JMIR Publications

ABSTRACT

Background:

Identification of metastasis status in non-small cell lung cancer (NSCLC) is a critical part of understanding disease prognosis, treatment courses, trial eligibility, and population-level cancer surveillance. However, metastasis records are inconsistently recorded in structured cancer registry fields, since manual abstraction of clinical notes is often a resource-intensive and error-prone process. This challenge highlights an opportunity for leveraging large language models to conduct high-scale metastasis extraction from real-world clinical documentation.

Objective:

We conducted a retrospective, multi-cohort comparative evaluation of three distinct large language models (LLMs) for two independent classification tasks: overall metastasis presence at any site and brain/CNS metastasis presence. We evaluated model performance on two independent NSCLC cohorts: (1) a registry-linked cohort used for model development and internal validation and (2) an independent cohort with manual note-level annotations for further validation. We further explored whether our methods could analyze clinical documentation and recover missing or outdated metastasis information in structured registry fields.

Methods:

Patient cohorts were derived from the Winship Cancer Institute. Cohort 1 (n=579 patients; 24,887 notes across 69 note types; 2023–2025) used registry-linked metastasis fields as the reference standard. Cohort 2 (n=22 patients; 644 radiology notes; 2010-2021) was drawn from two completed randomized trials and used dual-annotator manual labels (Cohen's κ: 0.93 overall metastasis, 0.88 CNS metastasis) as the reference standard. We fine-tuned the GatorTron-base encoder model for each independent binary classification task, respectively.
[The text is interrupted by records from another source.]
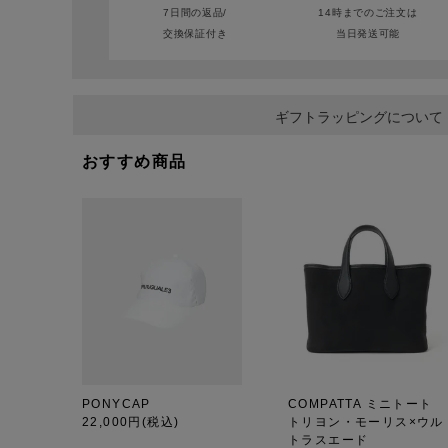
7日間の返品/
14時までのご注文は
交換保証付き
当日発送可能
ギフトラッピングについて
おすすめ商品
PONYCAP
COMPATTA ミニトート
22,000円
(税込)
トリヨン・モーリス×ウル
トラスエード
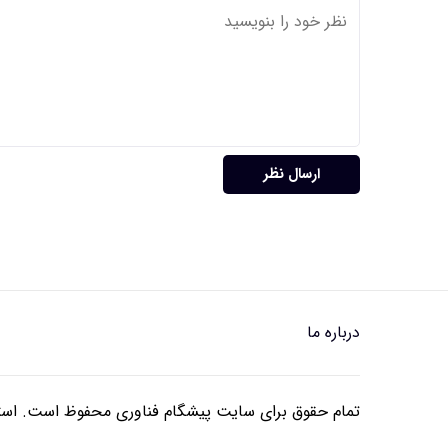
ارسال نظر
درباره ما
تمام حقوق برای سایت پیشگام فناوری محفوظ است. استفا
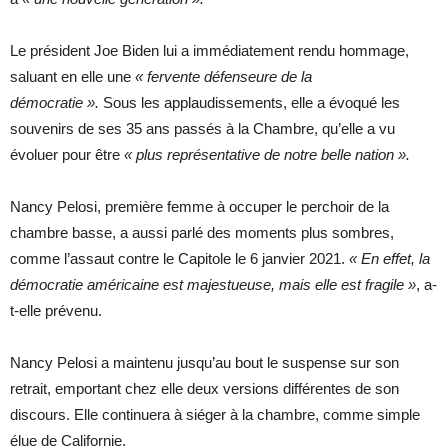
Le président Joe Biden lui a immédiatement rendu hommage,
saluant en elle une
« fervente défenseure de la
démocratie ».
Sous les applaudissements, elle a évoqué les
souvenirs de ses 35 ans passés à la Chambre, qu’elle a vu
évoluer pour être
« plus représentative de notre belle nation ».
Nancy Pelosi, première femme à occuper le perchoir de la
chambre basse, a aussi parlé des moments plus sombres,
comme l’assaut contre le Capitole le 6 janvier 2021.
« En effet, la
démocratie américaine est majestueuse, mais elle est fragile »
, a-
t-elle prévenu.
Nancy Pelosi a maintenu jusqu’au bout le suspense sur son
retrait, emportant chez elle deux versions différentes de son
discours. Elle continuera à siéger à la chambre, comme simple
élue de Californie.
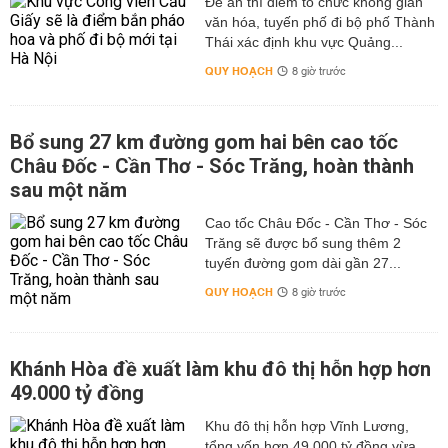
Đề án thí điểm tổ chức không gian
văn hóa, tuyến phố đi bộ phố Thành
Thái xác định khu vực Quảng...
QUY HOẠCH
8 giờ trước
Bổ sung 27 km đường gom hai bên cao tốc
Châu Đốc - Cần Thơ - Sóc Trăng, hoàn thành
sau một năm
Cao tốc Châu Đốc - Cần Thơ - Sóc
Trăng sẽ được bổ sung thêm 2
tuyến đường gom dài gần 27...
QUY HOẠCH
8 giờ trước
Khánh Hòa đề xuất làm khu đô thị hỗn hợp hơn
49.000 tỷ đồng
Khu đô thị hỗn hợp Vĩnh Lương,
tổng vốn hơn 49.000 tỷ đồng vừa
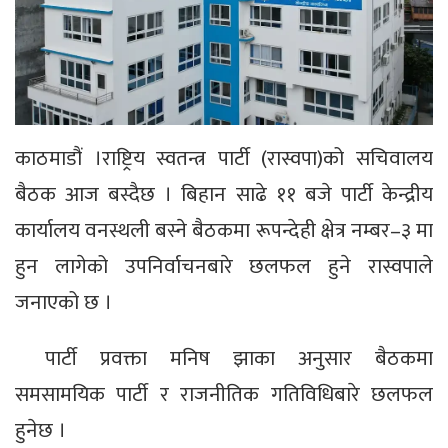
काठमाडौं ।राष्ट्रिय स्वतन्त्र पार्टी (रास्वपा)को सचिवालय
बैठक आज बस्दैछ । बिहान साढे ११ बजे पार्टी केन्द्रीय
कार्यालय वनस्थली बस्ने बैठकमा रूपन्देही क्षेत्र नम्बर–३ मा
हुन लागेको उपनिर्वाचनबारे छलफल हुने रास्वपाले
जनाएको छ ।
पार्टी प्रवक्ता मनिष झाका अनुसार बैठकमा
समसामयिक पार्टी र राजनीतिक गतिविधिबारे छलफल
हुनेछ ।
We evaluated MedGemma-27B-text and Llama 3.1-70B using zero-shot prompting. A separate cohort of 675 patients with missing or unknown registry labels was used for an exploratory missingness-recovery analysis, validated against manual annotations of a random subsample.

Results:

More than half (54%) of initially identified Cohort 1 patients had missing or unknown registry metastasis labels. For overall metastasis, fine-tuned MedGemma demonstrated the best performance in overall metastasis classification (Cohort 1: F1=0.80, Cohort 2 patient-level: F1=1.0, Cohort 2 note-level: F1=0.93). For brain/CNS metastasis, Llama3 performed best in both cohorts (Cohort 1: F1=0.79, Cohort 2 patient-level: F1=0.93, Cohort 2 note-level: F1=0.86). The fine-tuned GatorTron model showed strong performance for classification of overall metastasis in Cohort 1 (F1=0.72). Error analysis indicated that most model errors reflected incomplete registry labels, ambiguous clinical language, or missing documentation rather than true model errors. In the exploratory recovery analysis, model predictions agreed with manual annotations at accuracy=0.90 and F1=0.89.

Conclusions:

All models demonstrated relatively high performance. The zero-shot generative models were more robust to nuanced documentation and context-dependent brain/CNS metastasis extraction. The fine-tuned encoder model demonstrated strong classification performance but may have been limited by potential inaccuracies in the registry reference standards during model training. This study further demonstrated the potential of LLMs in recovering clinically plausible structured labels from narrative text, complementing cancer registries for metastasis ascertainment.